Task a:
Answer these questions about the Carlos Calderson biography:
(i) In which academy did Calderson spend his youth playing?
(ii) In what year did he move to the United States?
(iii) Which team did he play for during the 2003-2004 MISL season?

Selected passage:
Carlos Calderson is a retired Spanish association football player who played professionally in USL A-League and the Major Indoor Soccer League.

Player
Calderson spent his youth playing in the Racing Club Portuense Academy.  In 1990, he joined Portuense’s first team, playing there for two seasons.  Portuense then loaned him to UD Roteña.  In 1995, Calderson moved to the United States to attend Christian Heritage College.  While there, he played for the school’s soccer team, gaining 1996 Honorable Mention, 1997 Second Team and 1998 First Team NCCAA All American recognition.  In 1998, Calderson spent the collegiate off-season with the Cascade Surge.  In 1999, Calderson signed with the San Diego Flash of the USL A-League.  In 2002, the Flash ceased operations and Calderson joined the Charlotte Eagles.  After two seasons, he moved to the Cascade Surge of the USL Premier Development League.  In addition to his outdoor career, Calderson also played indoor soccer.  In 2003, he spent time with the San Diego Sockers of the Major Indoor Soccer League.  He then played for the Monterrey Fury during the 2003-2004 MISL season.  Calderson played for the third version of the San Diego Sockers of the Professional Arena Soccer League from 2008 to 2010 season.

(Collected data)
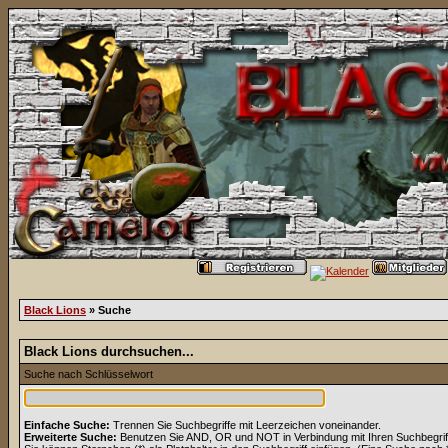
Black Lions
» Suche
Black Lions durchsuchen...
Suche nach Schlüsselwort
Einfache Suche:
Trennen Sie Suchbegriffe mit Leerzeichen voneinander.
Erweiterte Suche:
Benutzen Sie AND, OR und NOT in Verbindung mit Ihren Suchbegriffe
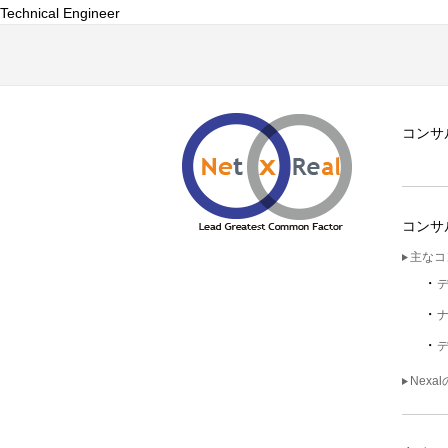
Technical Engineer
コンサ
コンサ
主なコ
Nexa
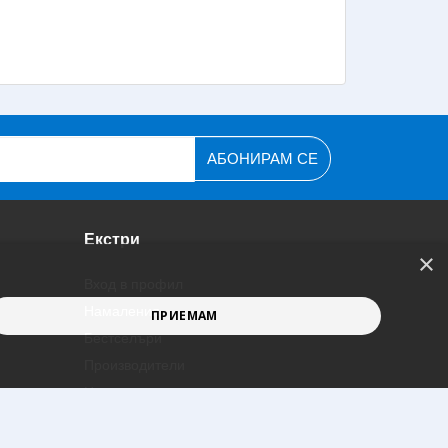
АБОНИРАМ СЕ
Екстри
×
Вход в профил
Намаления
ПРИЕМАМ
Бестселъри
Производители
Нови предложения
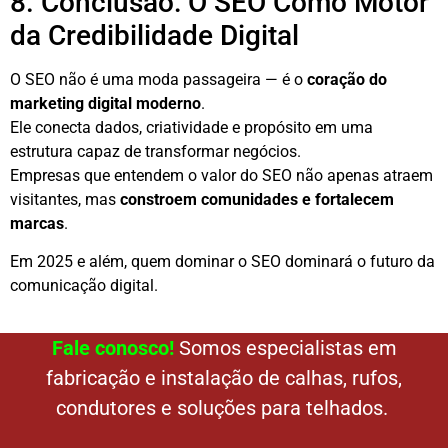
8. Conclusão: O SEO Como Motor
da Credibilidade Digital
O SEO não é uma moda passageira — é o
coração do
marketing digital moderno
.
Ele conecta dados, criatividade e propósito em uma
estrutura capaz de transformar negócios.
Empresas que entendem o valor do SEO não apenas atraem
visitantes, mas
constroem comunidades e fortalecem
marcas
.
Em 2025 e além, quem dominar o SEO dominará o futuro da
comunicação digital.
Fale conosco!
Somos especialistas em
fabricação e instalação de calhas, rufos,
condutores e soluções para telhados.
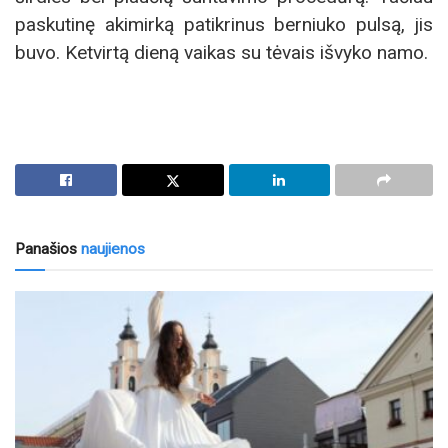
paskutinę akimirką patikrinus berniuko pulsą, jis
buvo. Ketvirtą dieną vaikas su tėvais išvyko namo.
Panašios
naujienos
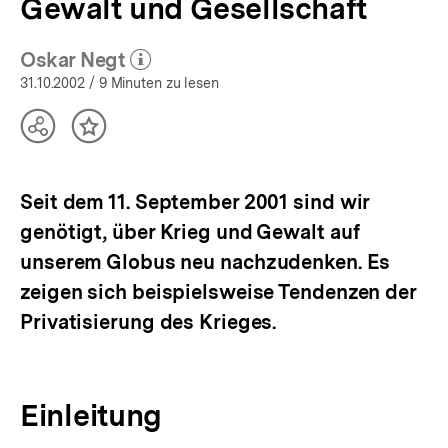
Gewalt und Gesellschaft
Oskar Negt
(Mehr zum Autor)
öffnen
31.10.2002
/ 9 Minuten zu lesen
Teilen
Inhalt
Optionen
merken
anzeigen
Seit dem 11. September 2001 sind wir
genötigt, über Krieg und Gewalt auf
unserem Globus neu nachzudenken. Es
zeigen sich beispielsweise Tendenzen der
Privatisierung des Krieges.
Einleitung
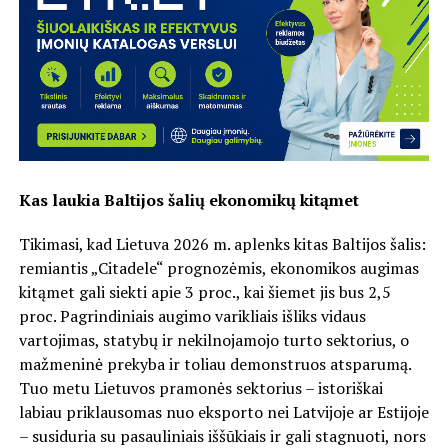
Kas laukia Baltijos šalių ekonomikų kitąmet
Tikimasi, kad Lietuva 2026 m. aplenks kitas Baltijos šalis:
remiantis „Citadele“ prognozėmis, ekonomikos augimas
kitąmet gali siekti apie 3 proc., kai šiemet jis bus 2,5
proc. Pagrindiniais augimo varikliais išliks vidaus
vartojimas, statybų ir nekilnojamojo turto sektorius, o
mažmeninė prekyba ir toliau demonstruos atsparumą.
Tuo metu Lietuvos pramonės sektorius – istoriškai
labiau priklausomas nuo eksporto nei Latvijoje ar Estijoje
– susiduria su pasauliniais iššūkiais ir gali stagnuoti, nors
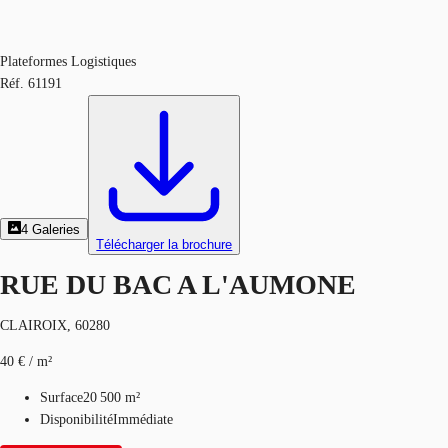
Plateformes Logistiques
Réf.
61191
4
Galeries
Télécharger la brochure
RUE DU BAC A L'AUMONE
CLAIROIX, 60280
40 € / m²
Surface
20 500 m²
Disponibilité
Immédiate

Task b: In the listing, starting with its first line and going on through the line with "Нови предложения", replace "Black Lions" with "Grey Lions" and give those lines again with everything else unchanged. Leave the pictures out.

Task solution a:
(i) The Racing Club Portuense Academy
(ii) 1995
(iii) The Monterrey Fury

Task solution b:
Grey Lions
» Suche
Grey Lions durchsuchen...
Suche nach Schlüsselwort
Einfache Suche:
Trennen Sie Suchbegriffe mit Leerzeichen voneinander.
Erweiterte Suche:
Benutzen Sie AND, OR und NOT in Verbindung mit Ihren Suchbegriffe
Technical Engineer
コンサ
コンサ
主なコ
Nexa
АБОНИРАМ СЕ
Екстри
×
Вход в профил
Намаления
ПРИЕМАМ
Бестселъри
Производители
Нови предложения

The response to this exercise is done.